#### Study text:
55 West Monroe Street, Suite 2300
Chicago, Illinois 60603
Attention: James F. Groth
or to such other address as any party hereto may designate in writing to the other party, specifying a change of address for the purpose of this Agreement.
      Section 12. This Agreement may be executed in counterparts, each of which shall be deemed an original, but all of which together shall constitute one and the same instrument.
      Section 13. This Agreement shall be construed and interpreted in accordance with, and shall be governed exclusively by, the laws of the Commonwealth of Massachusetts and the federal laws of the United States of America.
      Section 14. This Agreement shall become null and void in the event that the Executive Severance Agreement between the Employer and Employee dated November 19, 2003, as amended by Amendment No. 1 dated November 9, 2006, is not renewed on its expiration date on terms at least as favorable to Employee as currently provided in such agreement.
      Section 15. The Employer shall reimburse the Employee for legal fees incurred in the negotiation and preparation of this Agreement and the other amendments and agreements being executed contemporaneously herewith.

Stored data entries
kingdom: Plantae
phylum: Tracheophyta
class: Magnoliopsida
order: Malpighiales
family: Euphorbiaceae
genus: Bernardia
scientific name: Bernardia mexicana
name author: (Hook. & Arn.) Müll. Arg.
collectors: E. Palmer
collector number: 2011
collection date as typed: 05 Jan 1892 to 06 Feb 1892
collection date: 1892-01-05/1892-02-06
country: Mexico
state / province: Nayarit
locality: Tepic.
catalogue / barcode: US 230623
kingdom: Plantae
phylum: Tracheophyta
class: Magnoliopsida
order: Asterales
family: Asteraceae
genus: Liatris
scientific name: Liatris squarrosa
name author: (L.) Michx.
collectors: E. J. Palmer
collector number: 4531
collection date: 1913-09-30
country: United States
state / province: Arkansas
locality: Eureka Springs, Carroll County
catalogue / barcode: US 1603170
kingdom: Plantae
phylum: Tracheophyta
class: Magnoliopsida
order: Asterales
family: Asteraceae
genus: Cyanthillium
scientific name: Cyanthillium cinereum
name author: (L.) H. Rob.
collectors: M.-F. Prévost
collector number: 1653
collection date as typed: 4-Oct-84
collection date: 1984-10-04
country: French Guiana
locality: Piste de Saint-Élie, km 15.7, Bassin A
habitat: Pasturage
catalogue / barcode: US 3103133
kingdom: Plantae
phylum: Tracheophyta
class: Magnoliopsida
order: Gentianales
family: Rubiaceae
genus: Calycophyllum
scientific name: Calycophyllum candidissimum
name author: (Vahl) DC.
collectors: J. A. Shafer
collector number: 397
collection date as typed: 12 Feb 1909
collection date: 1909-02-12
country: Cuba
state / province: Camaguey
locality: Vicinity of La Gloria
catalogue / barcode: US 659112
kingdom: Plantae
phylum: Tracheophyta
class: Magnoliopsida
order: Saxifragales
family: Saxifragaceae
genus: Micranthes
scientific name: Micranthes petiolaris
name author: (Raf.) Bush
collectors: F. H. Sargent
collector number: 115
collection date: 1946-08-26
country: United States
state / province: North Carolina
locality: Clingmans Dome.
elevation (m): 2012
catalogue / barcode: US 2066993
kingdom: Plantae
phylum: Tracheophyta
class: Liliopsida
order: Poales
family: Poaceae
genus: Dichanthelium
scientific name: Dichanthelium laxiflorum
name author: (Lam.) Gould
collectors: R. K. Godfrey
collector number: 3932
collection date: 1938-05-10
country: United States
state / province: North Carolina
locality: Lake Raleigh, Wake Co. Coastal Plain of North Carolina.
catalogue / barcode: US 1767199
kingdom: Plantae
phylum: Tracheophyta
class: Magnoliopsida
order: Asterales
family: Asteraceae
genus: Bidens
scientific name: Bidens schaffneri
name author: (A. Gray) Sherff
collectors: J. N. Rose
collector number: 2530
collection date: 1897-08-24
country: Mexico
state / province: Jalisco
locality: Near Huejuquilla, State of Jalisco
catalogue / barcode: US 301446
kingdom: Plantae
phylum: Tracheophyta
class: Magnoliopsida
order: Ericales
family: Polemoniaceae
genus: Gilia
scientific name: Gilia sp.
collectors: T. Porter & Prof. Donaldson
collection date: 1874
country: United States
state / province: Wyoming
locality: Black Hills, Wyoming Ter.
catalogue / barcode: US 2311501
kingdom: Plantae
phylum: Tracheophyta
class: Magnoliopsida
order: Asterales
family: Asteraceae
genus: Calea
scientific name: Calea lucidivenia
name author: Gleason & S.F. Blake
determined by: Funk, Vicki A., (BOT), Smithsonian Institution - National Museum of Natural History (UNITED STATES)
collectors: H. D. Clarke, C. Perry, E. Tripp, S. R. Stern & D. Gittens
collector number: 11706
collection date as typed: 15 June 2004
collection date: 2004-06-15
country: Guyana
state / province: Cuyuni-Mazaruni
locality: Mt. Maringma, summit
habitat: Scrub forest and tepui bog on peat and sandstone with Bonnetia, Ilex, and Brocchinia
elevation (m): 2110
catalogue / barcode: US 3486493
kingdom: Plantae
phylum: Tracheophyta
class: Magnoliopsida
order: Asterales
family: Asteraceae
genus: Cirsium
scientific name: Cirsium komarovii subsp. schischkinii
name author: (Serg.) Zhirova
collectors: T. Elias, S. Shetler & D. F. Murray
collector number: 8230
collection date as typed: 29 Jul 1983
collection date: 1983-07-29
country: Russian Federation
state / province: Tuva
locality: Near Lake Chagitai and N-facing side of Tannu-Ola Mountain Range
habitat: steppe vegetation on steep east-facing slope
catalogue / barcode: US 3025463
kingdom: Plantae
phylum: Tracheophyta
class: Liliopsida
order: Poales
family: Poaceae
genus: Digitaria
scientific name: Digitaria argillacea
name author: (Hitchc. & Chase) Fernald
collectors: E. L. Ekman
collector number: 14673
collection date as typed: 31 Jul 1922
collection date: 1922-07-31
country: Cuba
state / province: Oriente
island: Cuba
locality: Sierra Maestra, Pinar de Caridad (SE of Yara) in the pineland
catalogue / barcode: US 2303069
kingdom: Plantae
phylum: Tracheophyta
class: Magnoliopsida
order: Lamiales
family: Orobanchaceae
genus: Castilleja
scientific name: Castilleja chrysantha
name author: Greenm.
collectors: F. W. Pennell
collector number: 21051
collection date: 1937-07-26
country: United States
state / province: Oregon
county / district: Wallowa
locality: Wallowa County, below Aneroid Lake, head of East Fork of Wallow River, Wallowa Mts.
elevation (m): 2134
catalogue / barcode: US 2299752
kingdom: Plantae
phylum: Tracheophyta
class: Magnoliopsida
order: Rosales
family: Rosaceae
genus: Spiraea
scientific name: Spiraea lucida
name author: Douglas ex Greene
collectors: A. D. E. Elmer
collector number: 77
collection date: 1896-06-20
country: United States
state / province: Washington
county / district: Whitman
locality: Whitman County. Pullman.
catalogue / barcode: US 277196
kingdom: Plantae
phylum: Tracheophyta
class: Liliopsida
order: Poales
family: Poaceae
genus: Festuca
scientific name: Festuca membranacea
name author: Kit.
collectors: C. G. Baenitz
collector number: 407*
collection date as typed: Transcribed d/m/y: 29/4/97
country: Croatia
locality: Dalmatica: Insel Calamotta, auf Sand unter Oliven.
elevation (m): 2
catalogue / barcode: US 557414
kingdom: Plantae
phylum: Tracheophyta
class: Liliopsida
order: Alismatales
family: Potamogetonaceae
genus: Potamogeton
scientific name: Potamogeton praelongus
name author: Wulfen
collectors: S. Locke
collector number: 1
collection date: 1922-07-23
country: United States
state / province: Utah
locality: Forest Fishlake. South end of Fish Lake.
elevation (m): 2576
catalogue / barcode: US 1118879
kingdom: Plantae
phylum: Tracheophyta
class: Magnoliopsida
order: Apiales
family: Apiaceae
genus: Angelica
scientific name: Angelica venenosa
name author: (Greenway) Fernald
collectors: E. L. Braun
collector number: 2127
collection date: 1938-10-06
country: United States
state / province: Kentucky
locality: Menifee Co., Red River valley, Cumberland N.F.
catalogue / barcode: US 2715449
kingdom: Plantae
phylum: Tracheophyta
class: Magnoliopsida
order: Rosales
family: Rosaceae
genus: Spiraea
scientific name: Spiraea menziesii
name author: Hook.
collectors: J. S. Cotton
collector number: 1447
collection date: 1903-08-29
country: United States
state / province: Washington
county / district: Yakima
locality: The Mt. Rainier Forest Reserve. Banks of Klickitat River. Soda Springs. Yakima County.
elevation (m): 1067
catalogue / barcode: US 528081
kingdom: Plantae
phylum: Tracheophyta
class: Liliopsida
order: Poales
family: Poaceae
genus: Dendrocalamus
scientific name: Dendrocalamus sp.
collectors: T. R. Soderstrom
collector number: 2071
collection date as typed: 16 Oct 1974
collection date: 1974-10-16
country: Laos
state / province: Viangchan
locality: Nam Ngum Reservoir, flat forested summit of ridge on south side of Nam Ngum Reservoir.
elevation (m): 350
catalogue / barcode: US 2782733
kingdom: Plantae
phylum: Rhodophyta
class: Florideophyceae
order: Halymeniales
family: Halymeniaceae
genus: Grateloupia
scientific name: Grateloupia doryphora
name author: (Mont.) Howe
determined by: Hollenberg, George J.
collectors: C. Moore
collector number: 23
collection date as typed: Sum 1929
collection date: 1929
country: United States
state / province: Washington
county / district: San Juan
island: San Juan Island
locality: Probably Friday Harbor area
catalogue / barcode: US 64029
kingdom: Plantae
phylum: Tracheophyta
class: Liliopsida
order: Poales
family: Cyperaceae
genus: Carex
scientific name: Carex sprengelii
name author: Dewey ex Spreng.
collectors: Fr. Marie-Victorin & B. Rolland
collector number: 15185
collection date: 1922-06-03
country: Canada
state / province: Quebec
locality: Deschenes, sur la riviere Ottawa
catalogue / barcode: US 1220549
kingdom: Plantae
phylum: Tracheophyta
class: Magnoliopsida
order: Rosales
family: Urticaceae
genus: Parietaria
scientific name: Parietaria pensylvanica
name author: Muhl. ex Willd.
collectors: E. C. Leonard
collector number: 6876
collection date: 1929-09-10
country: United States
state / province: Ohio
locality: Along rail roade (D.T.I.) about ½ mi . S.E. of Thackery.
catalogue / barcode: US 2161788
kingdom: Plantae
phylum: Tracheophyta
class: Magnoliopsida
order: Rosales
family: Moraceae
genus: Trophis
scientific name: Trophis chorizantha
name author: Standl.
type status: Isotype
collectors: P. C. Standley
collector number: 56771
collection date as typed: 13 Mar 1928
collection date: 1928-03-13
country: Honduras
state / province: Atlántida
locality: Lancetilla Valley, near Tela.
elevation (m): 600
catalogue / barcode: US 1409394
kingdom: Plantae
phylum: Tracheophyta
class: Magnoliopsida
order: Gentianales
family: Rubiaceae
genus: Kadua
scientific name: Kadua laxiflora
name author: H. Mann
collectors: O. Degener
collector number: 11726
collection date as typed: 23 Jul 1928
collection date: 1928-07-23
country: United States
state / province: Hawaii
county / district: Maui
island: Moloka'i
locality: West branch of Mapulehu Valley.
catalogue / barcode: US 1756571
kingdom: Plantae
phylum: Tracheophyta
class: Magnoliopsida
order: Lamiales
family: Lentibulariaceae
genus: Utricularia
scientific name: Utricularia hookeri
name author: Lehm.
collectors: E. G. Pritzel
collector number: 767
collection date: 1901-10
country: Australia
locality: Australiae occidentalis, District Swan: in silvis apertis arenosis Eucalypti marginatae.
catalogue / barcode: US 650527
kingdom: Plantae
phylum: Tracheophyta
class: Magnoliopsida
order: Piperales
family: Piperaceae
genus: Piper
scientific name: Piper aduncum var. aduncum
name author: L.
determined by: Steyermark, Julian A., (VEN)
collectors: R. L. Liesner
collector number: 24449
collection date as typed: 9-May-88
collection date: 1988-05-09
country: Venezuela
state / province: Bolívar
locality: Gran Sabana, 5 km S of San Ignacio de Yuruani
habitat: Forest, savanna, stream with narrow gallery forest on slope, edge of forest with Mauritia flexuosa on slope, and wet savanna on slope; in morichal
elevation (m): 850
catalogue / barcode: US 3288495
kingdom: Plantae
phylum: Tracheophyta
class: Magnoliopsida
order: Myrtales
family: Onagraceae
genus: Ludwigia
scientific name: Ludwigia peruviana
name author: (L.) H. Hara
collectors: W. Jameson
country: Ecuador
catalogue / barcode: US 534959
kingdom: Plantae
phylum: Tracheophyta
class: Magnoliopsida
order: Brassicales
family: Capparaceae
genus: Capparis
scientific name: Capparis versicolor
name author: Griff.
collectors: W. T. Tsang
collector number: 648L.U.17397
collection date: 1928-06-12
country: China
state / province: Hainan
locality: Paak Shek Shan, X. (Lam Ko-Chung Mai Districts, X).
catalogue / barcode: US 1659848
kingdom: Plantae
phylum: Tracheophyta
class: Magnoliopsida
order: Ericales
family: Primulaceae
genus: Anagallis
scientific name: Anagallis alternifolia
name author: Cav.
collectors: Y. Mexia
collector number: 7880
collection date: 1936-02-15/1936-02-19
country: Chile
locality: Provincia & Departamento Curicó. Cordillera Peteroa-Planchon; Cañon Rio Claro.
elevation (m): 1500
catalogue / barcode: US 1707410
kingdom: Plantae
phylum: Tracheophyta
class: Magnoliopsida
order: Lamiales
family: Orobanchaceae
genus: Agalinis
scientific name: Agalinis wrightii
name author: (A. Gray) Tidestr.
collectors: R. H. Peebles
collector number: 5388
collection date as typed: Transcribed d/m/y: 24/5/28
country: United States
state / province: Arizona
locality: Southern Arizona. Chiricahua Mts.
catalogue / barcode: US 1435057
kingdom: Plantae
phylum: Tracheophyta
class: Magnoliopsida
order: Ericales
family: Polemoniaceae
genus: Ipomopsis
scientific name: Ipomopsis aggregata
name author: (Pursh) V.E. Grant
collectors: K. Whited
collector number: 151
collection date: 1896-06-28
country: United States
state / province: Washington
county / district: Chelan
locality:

#### Work required:
Echo the agreement excerpt back in full, word for word. Work only from the agreement excerpt, without drawing on the entries.

#### Written reply:
55 West Monroe Street, Suite 2300
Chicago, Illinois 60603
Attention: James F. Groth
or to such other address as any party hereto may designate in writing to the other party, specifying a change of address for the purpose of this Agreement.
      Section 12. This Agreement may be executed in counterparts, each of which shall be deemed an original, but all of which together shall constitute one and the same instrument.
      Section 13. This Agreement shall be construed and interpreted in accordance with, and shall be governed exclusively by, the laws of the Commonwealth of Massachusetts and the federal laws of the United States of America.
      Section 14. This Agreement shall become null and void in the event that the Executive Severance Agreement between the Employer and Employee dated November 19, 2003, as amended by Amendment No. 1 dated November 9, 2006, is not renewed on its expiration date on terms at least as favorable to Employee as currently provided in such agreement.
      Section 15. The Employer shall reimburse the Employee for legal fees incurred in the negotiation and preparation of this Agreement and the other amendments and agreements being executed contemporaneously herewith.